AHC: British Prime Minister Cecil Parkinson

IOTL Thatcher had hopes of him succeeding her as PM and were it not for Sara Keays, he would've become Foreign Secretary in June 1987. Let's say Parkinson stays away from Keays, or she's not impregnated. He becomes Foreign Secretary in 1987. Assuming Thatcher still gets overthrown in 1990, could Parkinson succeed her instead of Major? Presumably he'd be much more forceful and effective with Major- following the majority of backbenchers and ordinary members on Europe and telling Hessie and Clarke to shove it instead of fighting most of the party. Obviously no chance of beating Blair in 1997 but the Tories would probably do better than OTL. Most of Major's domestic legislation still goes through. What about ERM ejection?
 
While PM Tebbit sounds nice in my book in would be interesting with a PM Cecil Parkinson but besides Major's domestic policies and not signing Maastricht there wouldn't be anything else
 
Cecil Parkinson following Thatcher would have been akin to Eden following Churchill. Promising, charming and elegant - a useful assistant but not much more.

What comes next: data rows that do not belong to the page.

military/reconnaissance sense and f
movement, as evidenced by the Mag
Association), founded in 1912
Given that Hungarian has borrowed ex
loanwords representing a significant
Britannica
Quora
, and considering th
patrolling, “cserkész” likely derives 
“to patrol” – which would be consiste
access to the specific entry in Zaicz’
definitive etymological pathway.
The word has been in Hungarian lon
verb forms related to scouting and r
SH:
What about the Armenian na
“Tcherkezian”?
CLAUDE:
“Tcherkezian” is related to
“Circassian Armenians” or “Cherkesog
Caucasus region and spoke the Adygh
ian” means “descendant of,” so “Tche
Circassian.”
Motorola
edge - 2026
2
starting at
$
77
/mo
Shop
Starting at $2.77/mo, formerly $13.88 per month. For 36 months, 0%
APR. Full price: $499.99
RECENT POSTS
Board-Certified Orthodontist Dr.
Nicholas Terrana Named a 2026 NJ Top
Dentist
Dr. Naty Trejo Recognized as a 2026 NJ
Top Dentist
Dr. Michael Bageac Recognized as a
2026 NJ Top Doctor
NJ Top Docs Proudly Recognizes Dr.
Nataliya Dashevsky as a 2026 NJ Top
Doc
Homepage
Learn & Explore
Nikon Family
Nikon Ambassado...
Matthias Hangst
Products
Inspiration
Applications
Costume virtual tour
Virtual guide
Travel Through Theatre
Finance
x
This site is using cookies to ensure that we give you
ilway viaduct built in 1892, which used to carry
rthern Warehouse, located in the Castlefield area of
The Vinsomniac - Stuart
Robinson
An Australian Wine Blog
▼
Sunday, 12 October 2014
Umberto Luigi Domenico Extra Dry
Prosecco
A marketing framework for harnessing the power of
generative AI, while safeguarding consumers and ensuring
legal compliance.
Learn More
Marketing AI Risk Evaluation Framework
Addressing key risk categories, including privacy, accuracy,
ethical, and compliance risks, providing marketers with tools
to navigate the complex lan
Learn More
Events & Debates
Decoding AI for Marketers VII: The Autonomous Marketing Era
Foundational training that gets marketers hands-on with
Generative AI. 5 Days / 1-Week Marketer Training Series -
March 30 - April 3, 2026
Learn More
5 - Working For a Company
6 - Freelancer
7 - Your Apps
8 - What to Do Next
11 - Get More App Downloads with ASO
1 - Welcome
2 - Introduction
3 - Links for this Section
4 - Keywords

Michael Parkinson as PM would be much more interesting.
 
Michael Parkinson as PM would be much more interesting.

I can't quite see Michael Parkinson as PM, but I can sure imagine a Parky who quits the booze and goes into politics circa 1960 being lucky enough to become the charismatic, sexy (yes) member of the team of rivals in the '74/'79 Labour Cabinet. He's probably too young to be anything more than a junior minister in the sixties Wilson government.

It mightn't get him anywhere in an era when substance still mattered when it came to becoming leader, but he would have pretty awesome media management skills. Tarzan would have nothing on him.
 
Even assuming that by 1990 Thatcher hasn't transfered her affections to someone else, which she did quite regularly, or that Parkinson hasn't resigned anyway, then he's not going to become Prime Minister.

Major won in OTL because he was a unity figure - people across the party liked him and thought he was one of them. He'd cultivated an image of being reasonable and dependable and people could easily get behind that. The party wanted to move away from Thatcher - a die-hard Thatcherite wouldn't have won in 1990.

Parkinson had a mixed record in government - he really ballsed up at Transport. And considering his private life, it's pretty reasonable to suppose he wouldn't have made it to 1990 anyway if the Keays affair hadn't all come out.